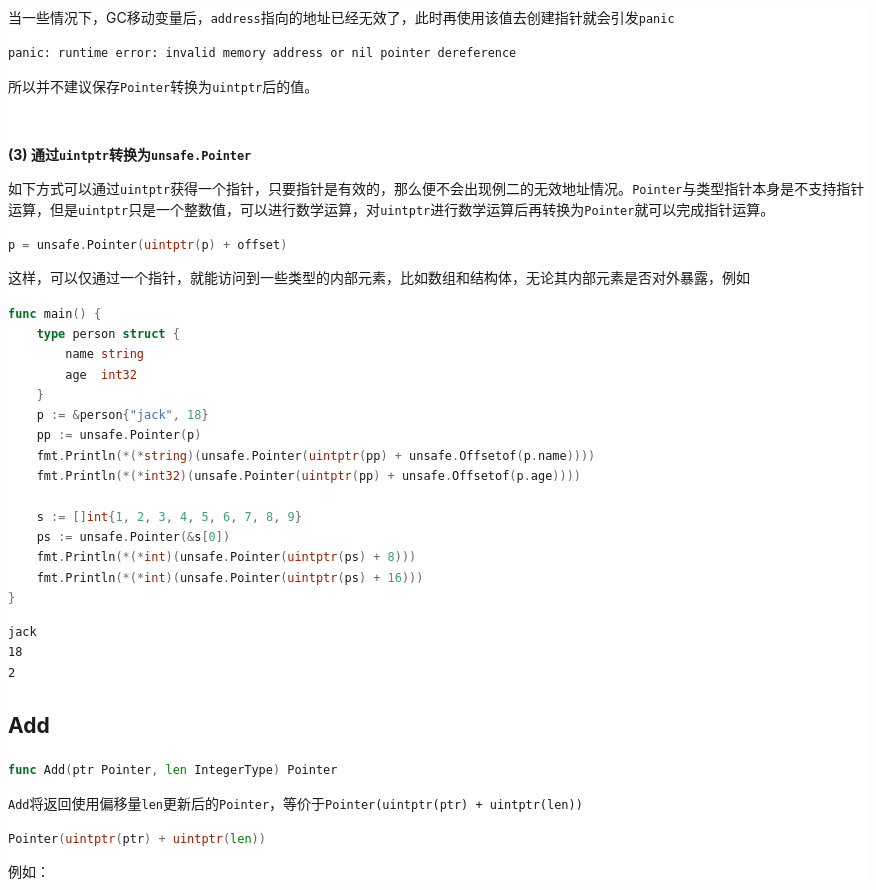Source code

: 当一些情况下，GC移动变量后，`address`指向的地址已经无效了，此时再使用该值去创建指针就会引发`panic`

```
panic: runtime error: invalid memory address or nil pointer dereference
```

所以并不建议保存`Pointer`转换为`uintptr`后的值。

<br>

**(3)  通过`uintptr`转换为`unsafe.Pointer`**

如下方式可以通过`uintptr`获得一个指针，只要指针是有效的，那么便不会出现例二的无效地址情况。`Pointer`与类型指针本身是不支持指针运算，但是`uintptr`只是一个整数值，可以进行数学运算，对`uintptr`进行数学运算后再转换为`Pointer`就可以完成指针运算。

```go
p = unsafe.Pointer(uintptr(p) + offset)
```

这样，可以仅通过一个指针，就能访问到一些类型的内部元素，比如数组和结构体，无论其内部元素是否对外暴露，例如

```go
func main() {
	type person struct {
		name string
		age  int32
	}
	p := &person{"jack", 18}
	pp := unsafe.Pointer(p)
	fmt.Println(*(*string)(unsafe.Pointer(uintptr(pp) + unsafe.Offsetof(p.name))))
	fmt.Println(*(*int32)(unsafe.Pointer(uintptr(pp) + unsafe.Offsetof(p.age))))

	s := []int{1, 2, 3, 4, 5, 6, 7, 8, 9}
	ps := unsafe.Pointer(&s[0])
	fmt.Println(*(*int)(unsafe.Pointer(uintptr(ps) + 8)))
	fmt.Println(*(*int)(unsafe.Pointer(uintptr(ps) + 16)))
}
```

```
jack
18
2 
```



## Add

```go
func Add(ptr Pointer, len IntegerType) Pointer
```

`Add`将返回使用偏移量`len`更新后的`Pointer`，等价于`Pointer(uintptr(ptr) + uintptr(len))`

```go
Pointer(uintptr(ptr) + uintptr(len))
```

例如：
------------------------------------------------------------------------
Task requirements ▸
Write the data out again exactly, but without its images.

Answer for this exercise ▸
Source code

: 当一些情况下，GC移动变量后，`address`指向的地址已经无效了，此时再使用该值去创建指针就会引发`panic`

```
panic: runtime error: invalid memory address or nil pointer dereference
```

所以并不建议保存`Pointer`转换为`uintptr`后的值。

<br>

**(3)  通过`uintptr`转换为`unsafe.Pointer`**

如下方式可以通过`uintptr`获得一个指针，只要指针是有效的，那么便不会出现例二的无效地址情况。`Pointer`与类型指针本身是不支持指针运算，但是`uintptr`只是一个整数值，可以进行数学运算，对`uintptr`进行数学运算后再转换为`Pointer`就可以完成指针运算。

```go
p = unsafe.Pointer(uintptr(p) + offset)
```

这样，可以仅通过一个指针，就能访问到一些类型的内部元素，比如数组和结构体，无论其内部元素是否对外暴露，例如

```go
func main() {
	type person struct {
		name string
		age  int32
	}
	p := &person{"jack", 18}
	pp := unsafe.Pointer(p)
	fmt.Println(*(*string)(unsafe.Pointer(uintptr(pp) + unsafe.Offsetof(p.name))))
	fmt.Println(*(*int32)(unsafe.Pointer(uintptr(pp) + unsafe.Offsetof(p.age))))

	s := []int{1, 2, 3, 4, 5, 6, 7, 8, 9}
	ps := unsafe.Pointer(&s[0])
	fmt.Println(*(*int)(unsafe.Pointer(uintptr(ps) + 8)))
	fmt.Println(*(*int)(unsafe.Pointer(uintptr(ps) + 16)))
}
```

```
jack
18
2 
```



## Add

```go
func Add(ptr Pointer, len IntegerType) Pointer
```

`Add`将返回使用偏移量`len`更新后的`Pointer`，等价于`Pointer(uintptr(ptr) + uintptr(len))`

```go
Pointer(uintptr(ptr) + uintptr(len))
```

例如：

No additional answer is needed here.